The good thing is that each plastic box sets you up with a rather affordable start for your gang. The unfortunate part is the box has a certain set of weaponry, while some popular options are only available in the rather expensive resin kits. For example, since I wanted a single plasma gun for my gang, I had to buy a weaponry set which costs as much as the entire gang, which includes a lot of stuff that I don't see myself actually use. The Escher starter box also doesn't include any heavy weapons at all, again sending you off to those weaponry sets. Based on what I've read, some starting boxes are more prone to this than others.
The actual miniatures are nice, with the "new" GW style where they have abandoned the extreme multi-pose options to get more dynamic poses than the old squatting, arms to the sides look. One word of warning: I didn't notice how hard it is to align the heads properly with the necks. The potential gaps turned out to be extremely obvious up close once painted. I'm used to most miniatures allowing quite a lot of lee-way with posing heads, so I'll be sure to be more careful next time.
Another big difference from the 90's is the sheer amount of details on these plastic miniatures. It has some pro's and cons, as the extra details makes the minis take far longer to paint and will also mess up your colour scheme if you planned it based on the older, much more straight forward miniatures.
Making My Escher Gang
You have a lot of options when making a gang, including how to equip each member. This can feel a bit daunting when you haven't played any games yet and have no idea what is reasonable or not.
I used the Goonhammer blog's Escher article as a starting point, and also googled for what other people had written about them. I didn't want to just make an optimal list though, so I used that information combined with building some models that I just liked the look of. My starting gang only used 9 of the 10 included minis, so I saved one for future recruitment or alternative load-outs if my gang found some nice weaponry later on.
I went with a rather 90's painting scheme, heavy on yellows and pinks. There's a bunch of turquoise in there as well, though some of it came off as white due to the lighting when taking photographs. They didn't come out exactly as I planned, again due to the huge amount of extra details and stuff that made the scheme look a bit more messy than I hoped. But as my first foray into sci-fi miniatures in ages, I'm pretty happy with them. Especially now that I have a gang that's ready for the tabletop
A Necromunda gang comes with specialist like leaders, champions and juves, and the more generic gangers that back them up. For the first group I decided to vary their hair colours as a simple way to tell them apart, mixing white, striped or turquoise hair colours.

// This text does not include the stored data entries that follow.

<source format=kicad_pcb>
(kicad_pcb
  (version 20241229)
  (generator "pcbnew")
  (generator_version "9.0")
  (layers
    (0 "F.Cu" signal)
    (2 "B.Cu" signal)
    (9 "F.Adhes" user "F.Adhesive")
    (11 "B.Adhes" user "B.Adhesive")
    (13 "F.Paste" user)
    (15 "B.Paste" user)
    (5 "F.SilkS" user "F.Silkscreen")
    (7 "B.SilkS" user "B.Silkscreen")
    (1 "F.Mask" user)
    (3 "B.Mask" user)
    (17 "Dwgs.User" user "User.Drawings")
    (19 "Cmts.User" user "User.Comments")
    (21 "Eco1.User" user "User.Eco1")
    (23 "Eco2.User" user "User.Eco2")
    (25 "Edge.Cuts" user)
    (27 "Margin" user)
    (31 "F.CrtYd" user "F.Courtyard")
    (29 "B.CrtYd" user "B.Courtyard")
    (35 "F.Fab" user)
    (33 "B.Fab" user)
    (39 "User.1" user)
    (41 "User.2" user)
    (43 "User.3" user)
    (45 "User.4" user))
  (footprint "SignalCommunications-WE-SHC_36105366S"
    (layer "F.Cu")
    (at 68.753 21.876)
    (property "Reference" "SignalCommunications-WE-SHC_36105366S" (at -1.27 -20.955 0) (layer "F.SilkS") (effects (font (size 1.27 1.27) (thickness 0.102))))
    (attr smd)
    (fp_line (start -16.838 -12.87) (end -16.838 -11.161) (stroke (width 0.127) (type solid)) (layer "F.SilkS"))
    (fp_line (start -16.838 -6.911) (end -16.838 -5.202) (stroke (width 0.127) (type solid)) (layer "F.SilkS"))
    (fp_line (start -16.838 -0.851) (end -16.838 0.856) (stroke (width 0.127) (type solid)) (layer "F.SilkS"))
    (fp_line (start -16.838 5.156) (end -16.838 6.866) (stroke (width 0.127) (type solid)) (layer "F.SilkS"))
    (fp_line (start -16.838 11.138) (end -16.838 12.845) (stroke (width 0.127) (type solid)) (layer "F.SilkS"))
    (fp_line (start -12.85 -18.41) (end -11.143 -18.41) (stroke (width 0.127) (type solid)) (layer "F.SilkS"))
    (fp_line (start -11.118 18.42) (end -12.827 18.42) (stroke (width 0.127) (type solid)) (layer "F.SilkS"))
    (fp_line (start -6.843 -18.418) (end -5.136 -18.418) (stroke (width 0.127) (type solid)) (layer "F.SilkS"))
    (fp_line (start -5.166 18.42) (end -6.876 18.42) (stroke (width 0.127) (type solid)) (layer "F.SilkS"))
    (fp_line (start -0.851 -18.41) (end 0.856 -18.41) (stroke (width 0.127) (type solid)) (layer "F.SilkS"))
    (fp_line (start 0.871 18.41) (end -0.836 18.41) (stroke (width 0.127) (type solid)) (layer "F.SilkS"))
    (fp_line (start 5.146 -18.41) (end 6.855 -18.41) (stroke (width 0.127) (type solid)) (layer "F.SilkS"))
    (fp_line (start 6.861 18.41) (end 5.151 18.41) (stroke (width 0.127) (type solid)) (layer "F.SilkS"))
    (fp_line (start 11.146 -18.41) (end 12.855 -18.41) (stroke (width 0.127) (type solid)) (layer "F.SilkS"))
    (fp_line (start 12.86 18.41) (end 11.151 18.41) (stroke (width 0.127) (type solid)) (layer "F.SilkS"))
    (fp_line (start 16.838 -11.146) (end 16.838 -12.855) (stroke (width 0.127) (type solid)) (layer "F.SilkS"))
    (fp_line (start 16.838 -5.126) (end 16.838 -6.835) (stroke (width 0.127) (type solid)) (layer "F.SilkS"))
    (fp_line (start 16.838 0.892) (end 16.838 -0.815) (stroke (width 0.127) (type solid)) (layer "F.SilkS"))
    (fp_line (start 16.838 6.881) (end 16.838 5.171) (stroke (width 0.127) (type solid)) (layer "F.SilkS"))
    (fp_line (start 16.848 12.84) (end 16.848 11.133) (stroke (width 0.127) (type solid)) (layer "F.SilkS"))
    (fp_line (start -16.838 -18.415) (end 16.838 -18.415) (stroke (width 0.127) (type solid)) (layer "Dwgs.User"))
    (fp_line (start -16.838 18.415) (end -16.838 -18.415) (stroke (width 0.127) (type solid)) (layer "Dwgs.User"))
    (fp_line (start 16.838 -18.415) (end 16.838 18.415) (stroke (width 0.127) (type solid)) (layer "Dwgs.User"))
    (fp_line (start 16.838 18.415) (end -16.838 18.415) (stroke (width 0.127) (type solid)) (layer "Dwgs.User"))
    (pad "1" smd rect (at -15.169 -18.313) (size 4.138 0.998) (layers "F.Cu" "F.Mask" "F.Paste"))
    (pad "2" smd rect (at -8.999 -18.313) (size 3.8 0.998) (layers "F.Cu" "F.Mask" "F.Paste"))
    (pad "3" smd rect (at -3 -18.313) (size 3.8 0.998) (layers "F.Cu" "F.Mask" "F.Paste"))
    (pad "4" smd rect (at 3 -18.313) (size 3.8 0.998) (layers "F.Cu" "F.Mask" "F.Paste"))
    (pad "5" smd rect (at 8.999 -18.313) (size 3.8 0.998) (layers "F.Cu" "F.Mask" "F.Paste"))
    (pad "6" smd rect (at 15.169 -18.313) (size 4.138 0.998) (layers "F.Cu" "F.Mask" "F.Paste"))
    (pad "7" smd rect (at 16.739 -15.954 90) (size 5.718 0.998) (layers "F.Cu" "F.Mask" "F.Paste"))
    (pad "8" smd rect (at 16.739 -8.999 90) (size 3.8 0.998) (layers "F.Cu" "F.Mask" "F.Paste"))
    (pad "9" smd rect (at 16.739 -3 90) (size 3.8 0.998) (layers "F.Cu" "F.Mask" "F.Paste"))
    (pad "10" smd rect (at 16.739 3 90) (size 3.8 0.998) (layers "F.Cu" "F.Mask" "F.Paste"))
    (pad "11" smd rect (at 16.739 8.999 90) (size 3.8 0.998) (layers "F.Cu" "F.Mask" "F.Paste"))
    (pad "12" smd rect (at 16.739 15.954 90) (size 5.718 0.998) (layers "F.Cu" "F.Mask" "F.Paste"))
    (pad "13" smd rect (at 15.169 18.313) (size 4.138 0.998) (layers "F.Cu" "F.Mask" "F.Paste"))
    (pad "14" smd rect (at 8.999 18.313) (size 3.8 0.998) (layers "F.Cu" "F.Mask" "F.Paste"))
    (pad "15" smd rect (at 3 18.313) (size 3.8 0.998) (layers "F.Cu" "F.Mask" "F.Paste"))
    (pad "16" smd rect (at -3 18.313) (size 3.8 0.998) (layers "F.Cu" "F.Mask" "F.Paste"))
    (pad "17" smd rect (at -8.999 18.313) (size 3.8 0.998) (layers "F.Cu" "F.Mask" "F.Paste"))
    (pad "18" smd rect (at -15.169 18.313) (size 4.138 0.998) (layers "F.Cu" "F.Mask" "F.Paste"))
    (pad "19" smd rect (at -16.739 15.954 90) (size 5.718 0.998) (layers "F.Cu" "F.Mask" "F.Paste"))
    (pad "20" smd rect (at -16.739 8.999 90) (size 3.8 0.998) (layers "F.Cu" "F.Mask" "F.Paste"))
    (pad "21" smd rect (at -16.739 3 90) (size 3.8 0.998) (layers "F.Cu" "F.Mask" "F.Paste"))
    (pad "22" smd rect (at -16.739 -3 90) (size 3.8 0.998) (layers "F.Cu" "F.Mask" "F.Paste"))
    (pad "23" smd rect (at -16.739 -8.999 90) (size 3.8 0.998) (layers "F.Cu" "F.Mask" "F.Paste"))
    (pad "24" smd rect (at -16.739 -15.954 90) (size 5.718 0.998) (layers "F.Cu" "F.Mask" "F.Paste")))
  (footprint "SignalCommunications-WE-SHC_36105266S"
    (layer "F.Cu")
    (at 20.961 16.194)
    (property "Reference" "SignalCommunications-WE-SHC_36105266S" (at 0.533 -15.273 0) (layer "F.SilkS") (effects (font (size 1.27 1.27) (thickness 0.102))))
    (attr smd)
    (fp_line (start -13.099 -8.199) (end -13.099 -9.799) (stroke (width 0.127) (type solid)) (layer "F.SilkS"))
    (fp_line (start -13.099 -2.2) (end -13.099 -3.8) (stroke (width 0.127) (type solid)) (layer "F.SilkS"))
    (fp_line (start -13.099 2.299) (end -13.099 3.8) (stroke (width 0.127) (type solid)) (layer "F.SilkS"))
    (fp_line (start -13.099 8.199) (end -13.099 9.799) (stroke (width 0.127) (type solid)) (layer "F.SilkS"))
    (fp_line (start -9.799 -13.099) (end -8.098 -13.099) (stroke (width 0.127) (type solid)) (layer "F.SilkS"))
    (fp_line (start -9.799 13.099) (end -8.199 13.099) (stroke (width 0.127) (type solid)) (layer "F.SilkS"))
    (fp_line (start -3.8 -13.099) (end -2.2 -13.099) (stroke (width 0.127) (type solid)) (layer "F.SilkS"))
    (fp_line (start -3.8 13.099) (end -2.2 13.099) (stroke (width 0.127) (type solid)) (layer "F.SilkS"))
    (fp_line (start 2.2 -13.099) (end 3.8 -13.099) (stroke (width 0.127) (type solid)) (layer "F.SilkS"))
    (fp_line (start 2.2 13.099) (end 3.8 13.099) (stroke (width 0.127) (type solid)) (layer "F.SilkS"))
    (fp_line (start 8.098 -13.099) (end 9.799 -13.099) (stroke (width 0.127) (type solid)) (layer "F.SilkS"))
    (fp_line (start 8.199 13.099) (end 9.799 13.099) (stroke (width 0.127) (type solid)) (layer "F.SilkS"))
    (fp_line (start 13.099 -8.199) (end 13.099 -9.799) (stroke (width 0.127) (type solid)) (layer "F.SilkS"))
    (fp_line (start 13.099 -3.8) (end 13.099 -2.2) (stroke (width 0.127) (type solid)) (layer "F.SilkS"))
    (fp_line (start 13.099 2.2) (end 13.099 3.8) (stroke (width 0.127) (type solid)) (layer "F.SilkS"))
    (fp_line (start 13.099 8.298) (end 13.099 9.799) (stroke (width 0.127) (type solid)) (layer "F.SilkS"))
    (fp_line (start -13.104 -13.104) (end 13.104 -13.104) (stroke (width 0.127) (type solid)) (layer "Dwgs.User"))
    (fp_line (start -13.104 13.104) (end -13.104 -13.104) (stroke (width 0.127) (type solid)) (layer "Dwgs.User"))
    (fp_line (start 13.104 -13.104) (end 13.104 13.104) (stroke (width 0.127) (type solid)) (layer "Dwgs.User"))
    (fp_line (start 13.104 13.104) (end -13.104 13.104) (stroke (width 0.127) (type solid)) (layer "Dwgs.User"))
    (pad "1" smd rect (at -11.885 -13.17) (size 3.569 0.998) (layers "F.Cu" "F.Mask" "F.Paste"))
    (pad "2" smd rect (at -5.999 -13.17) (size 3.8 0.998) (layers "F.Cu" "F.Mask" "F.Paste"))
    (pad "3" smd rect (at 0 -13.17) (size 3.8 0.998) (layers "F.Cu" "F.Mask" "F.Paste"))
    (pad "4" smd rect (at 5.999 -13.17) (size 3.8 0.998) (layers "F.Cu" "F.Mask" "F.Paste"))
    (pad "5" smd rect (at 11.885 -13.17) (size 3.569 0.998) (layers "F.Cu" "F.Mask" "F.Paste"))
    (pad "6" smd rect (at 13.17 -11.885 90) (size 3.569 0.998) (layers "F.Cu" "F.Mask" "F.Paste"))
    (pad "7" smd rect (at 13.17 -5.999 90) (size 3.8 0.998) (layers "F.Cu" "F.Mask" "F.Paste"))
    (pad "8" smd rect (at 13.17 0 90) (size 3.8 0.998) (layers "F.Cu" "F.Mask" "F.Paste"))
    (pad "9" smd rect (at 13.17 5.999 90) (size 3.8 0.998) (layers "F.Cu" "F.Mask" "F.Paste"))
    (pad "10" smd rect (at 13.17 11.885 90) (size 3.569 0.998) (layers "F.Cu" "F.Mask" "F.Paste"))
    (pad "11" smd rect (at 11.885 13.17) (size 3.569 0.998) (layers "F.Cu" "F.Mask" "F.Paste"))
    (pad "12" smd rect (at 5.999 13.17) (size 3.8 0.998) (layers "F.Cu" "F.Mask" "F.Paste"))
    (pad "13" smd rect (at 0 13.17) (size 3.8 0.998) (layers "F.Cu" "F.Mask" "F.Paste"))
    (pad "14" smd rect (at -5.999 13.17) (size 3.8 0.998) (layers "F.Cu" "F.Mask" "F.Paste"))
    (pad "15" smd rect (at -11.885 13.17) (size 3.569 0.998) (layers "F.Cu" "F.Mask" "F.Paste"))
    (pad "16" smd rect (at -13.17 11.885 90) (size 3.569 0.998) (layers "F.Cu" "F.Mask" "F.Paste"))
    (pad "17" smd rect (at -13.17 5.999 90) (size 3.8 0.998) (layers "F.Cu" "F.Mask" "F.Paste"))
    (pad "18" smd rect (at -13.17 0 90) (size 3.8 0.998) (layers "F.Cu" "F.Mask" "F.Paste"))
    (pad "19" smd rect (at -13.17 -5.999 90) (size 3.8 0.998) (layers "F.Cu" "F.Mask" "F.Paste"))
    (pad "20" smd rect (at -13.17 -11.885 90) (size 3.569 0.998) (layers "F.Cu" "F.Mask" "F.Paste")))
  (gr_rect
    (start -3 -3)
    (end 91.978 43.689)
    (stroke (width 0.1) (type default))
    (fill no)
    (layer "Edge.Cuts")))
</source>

Armed with plasma guns, combi-needler, plasma pistols or dual pistols, they will be the focus of the narrative of the gang as they gain skills from experience and find new, deadlier weaponry or useful equipment.
Click for larger pics
The gangers play a secondary role, beefing up the gang but without the same personality. To easily tell them apart I gave them all pink hair, and most of them carry lasguns which the Eschers can buy at a discounted rate. They'll stay back and fire at long range, hopefully making it hard for the more melee oriented gangs to get in close and personal.
With the Escher freshly painted, I've picked up a starter box for the sneaky Delaque gang. But there are more releases for the Escher in the future, and I'm sure I'll add some more later on to allow for new weapon load-outs and equipment.
As a club that mainly play historical game, we'll also need to get some suitable terrain for our gangs. Luckily I backed the Deadzone kickstarter years ago, so I have all that terrain available. Maybe a quick summer project? Games Workshop has also released quite a lot of nice looking terrain that is suitable.